Simulation of “Opal” glass
Opal glass is a strange material. It is a colorless glass that scatters blue light in the same way the earth’s atmosphere does it with sunlight: the sky is blue because blue sunlight doesn’t travels straight in large thicknesses of air, but in every directions. The sun appears yellowish because of the same reason: the blue part of the sun’s light spectrum has partly vanished from its rays under the form of blue sky.
In the opal glass, a very thin layer of diffusive “milky” glass containing very tiny particles is plated (“plaqué”) on the glass. Opaque white “flashed-glass” and opal “flashed-glass” are exactly the same material, but on the opaque version the layer of milky glass is very thick, up to 1 mm, while it can be maybe a 100 times thinner on very light opal glass.
It is very difficult to simulate the color of this glass on the computer: on the light table you see nothing but what seems to be a “cloudy” or “hazed” white glass. You need some distance to see the color appear, you need the light rays to pass in straight lines through the glass otherwise the color won’t appear.

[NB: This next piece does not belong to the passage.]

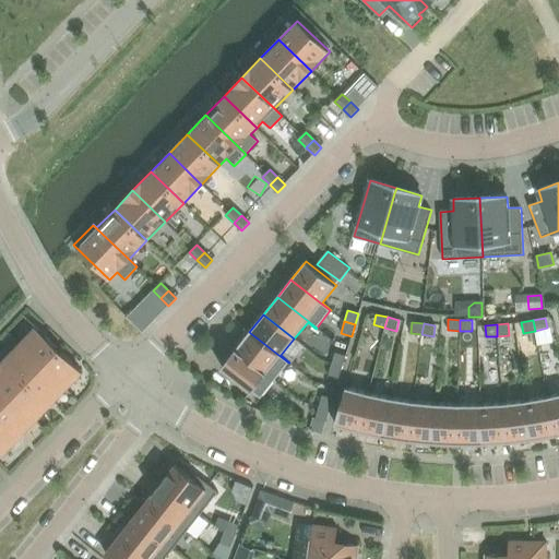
[(43,367),(59,349),(35,328),(20,344),(43,367)]
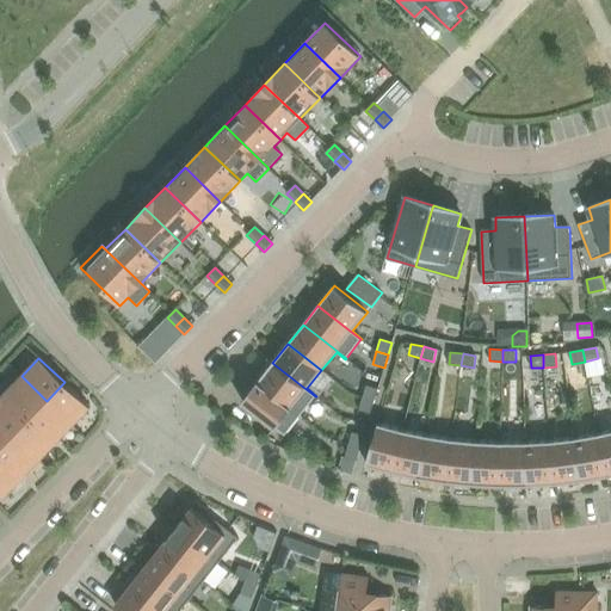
[(272,363),(258,382),(301,415),(315,396),(272,363)]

I did some research and I arrived to some pretty good results. The numbers under the pictures indirectly refer to the thickness of the milky layer. The left color is the one that appears by light transmission, the right one by light scattering.
When the layer gets really thick, transmission becomes zero and the glass is opaque and white.
It’s really “white” but the light passign through it becomes yellow-brown.